[Extracted page text data]
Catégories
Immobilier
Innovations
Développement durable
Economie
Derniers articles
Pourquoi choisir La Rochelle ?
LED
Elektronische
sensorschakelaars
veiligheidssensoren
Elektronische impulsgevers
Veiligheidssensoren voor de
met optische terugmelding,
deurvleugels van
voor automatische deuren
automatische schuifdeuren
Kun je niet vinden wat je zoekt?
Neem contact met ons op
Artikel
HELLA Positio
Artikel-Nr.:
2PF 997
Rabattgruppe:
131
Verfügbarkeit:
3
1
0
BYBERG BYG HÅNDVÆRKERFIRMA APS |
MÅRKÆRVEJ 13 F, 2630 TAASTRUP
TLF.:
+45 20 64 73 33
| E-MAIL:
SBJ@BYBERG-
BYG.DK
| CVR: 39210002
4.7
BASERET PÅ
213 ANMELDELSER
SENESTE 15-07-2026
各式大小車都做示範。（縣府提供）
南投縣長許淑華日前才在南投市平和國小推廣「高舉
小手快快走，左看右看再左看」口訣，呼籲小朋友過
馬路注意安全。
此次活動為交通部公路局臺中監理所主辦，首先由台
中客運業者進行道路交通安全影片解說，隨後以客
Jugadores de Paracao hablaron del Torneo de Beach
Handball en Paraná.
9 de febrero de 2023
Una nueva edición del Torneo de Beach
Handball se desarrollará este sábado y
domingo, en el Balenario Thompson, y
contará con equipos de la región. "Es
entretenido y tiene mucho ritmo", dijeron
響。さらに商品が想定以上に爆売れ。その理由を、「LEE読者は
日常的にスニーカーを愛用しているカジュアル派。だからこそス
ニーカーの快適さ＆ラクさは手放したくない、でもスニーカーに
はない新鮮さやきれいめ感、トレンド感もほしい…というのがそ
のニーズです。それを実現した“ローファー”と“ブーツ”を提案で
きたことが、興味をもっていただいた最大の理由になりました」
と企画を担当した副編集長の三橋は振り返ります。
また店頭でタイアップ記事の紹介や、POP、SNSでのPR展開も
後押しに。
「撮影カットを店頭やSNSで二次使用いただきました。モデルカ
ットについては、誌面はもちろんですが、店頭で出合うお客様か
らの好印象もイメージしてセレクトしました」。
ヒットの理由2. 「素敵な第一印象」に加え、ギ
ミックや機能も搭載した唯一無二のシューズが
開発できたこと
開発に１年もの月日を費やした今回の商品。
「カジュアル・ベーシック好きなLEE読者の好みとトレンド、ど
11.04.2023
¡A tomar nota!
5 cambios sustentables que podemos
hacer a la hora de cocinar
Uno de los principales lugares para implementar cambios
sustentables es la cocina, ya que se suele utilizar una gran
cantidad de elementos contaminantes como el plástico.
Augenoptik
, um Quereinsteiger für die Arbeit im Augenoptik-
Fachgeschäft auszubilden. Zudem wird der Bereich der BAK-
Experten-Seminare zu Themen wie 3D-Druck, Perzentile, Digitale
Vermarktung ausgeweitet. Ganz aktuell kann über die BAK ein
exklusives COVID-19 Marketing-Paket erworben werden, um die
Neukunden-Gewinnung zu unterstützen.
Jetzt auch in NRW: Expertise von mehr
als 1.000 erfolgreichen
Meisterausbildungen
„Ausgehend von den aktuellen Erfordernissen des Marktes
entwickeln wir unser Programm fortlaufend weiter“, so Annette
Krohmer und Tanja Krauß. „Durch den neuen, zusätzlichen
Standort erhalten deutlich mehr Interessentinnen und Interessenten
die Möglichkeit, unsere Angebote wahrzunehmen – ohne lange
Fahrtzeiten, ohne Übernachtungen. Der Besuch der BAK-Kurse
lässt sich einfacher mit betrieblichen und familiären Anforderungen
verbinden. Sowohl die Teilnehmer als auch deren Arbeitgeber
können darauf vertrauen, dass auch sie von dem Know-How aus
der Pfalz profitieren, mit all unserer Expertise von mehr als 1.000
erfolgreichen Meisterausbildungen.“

**Task instructions:** Could you extract every line of text from all the records above and reproduce each one precisely, in its original order?

**Finished exercise:**
Catégories
Immobilier
Innovations
Développement durable
Economie
Derniers articles
Pourquoi choisir La Rochelle ?
LED
Elektronische
sensorschakelaars
veiligheidssensoren
Elektronische impulsgevers
Veiligheidssensoren voor de
met optische terugmelding,
deurvleugels van
voor automatische deuren
automatische schuifdeuren
Kun je niet vinden wat je zoekt?
Neem contact met ons op
Artikel
HELLA Positio
Artikel-Nr.:
2PF 997
Rabattgruppe:
131
Verfügbarkeit:
3
1
0
BYBERG BYG HÅNDVÆRKERFIRMA APS |
MÅRKÆRVEJ 13 F, 2630 TAASTRUP
TLF.:
+45 20 64 73 33
| E-MAIL:
SBJ@BYBERG-
BYG.DK
| CVR: 39210002
4.7
BASERET PÅ
213 ANMELDELSER
SENESTE 15-07-2026
各式大小車都做示範。（縣府提供）
南投縣長許淑華日前才在南投市平和國小推廣「高舉
小手快快走，左看右看再左看」口訣，呼籲小朋友過
馬路注意安全。
此次活動為交通部公路局臺中監理所主辦，首先由台
中客運業者進行道路交通安全影片解說，隨後以客
Jugadores de Paracao hablaron del Torneo de Beach
Handball en Paraná.
9 de febrero de 2023
Una nueva edición del Torneo de Beach
Handball se desarrollará este sábado y
domingo, en el Balenario Thompson, y
contará con equipos de la región. "Es
entretenido y tiene mucho ritmo", dijeron
響。さらに商品が想定以上に爆売れ。その理由を、「LEE読者は
日常的にスニーカーを愛用しているカジュアル派。だからこそス
ニーカーの快適さ＆ラクさは手放したくない、でもスニーカーに
はない新鮮さやきれいめ感、トレンド感もほしい…というのがそ
のニーズです。それを実現した“ローファー”と“ブーツ”を提案で
きたことが、興味をもっていただいた最大の理由になりました」
と企画を担当した副編集長の三橋は振り返ります。
また店頭でタイアップ記事の紹介や、POP、SNSでのPR展開も
後押しに。
「撮影カットを店頭やSNSで二次使用いただきました。モデルカ
ットについては、誌面はもちろんですが、店頭で出合うお客様か
らの好印象もイメージしてセレクトしました」。
ヒットの理由2. 「素敵な第一印象」に加え、ギ
ミックや機能も搭載した唯一無二のシューズが
開発できたこと
開発に１年もの月日を費やした今回の商品。
「カジュアル・ベーシック好きなLEE読者の好みとトレンド、ど
11.04.2023
¡A tomar nota!
5 cambios sustentables que podemos
hacer a la hora de cocinar
Uno de los principales lugares para implementar cambios
sustentables es la cocina, ya que se suele utilizar una gran
cantidad de elementos contaminantes como el plástico.
Augenoptik
, um Quereinsteiger für die Arbeit im Augenoptik-
Fachgeschäft auszubilden. Zudem wird der Bereich der BAK-
Experten-Seminare zu Themen wie 3D-Druck, Perzentile, Digitale
Vermarktung ausgeweitet. Ganz aktuell kann über die BAK ein
exklusives COVID-19 Marketing-Paket erworben werden, um die
Neukunden-Gewinnung zu unterstützen.
Jetzt auch in NRW: Expertise von mehr
als 1.000 erfolgreichen
Meisterausbildungen
„Ausgehend von den aktuellen Erfordernissen des Marktes
entwickeln wir unser Programm fortlaufend weiter“, so Annette
Krohmer und Tanja Krauß. „Durch den neuen, zusätzlichen
Standort erhalten deutlich mehr Interessentinnen und Interessenten
die Möglichkeit, unsere Angebote wahrzunehmen – ohne lange
Fahrtzeiten, ohne Übernachtungen. Der Besuch der BAK-Kurse
lässt sich einfacher mit betrieblichen und familiären Anforderungen
verbinden. Sowohl die Teilnehmer als auch deren Arbeitgeber
können darauf vertrauen, dass auch sie von dem Know-How aus
der Pfalz profitieren, mit all unserer Expertise von mehr als 1.000
erfolgreichen Meisterausbildungen.“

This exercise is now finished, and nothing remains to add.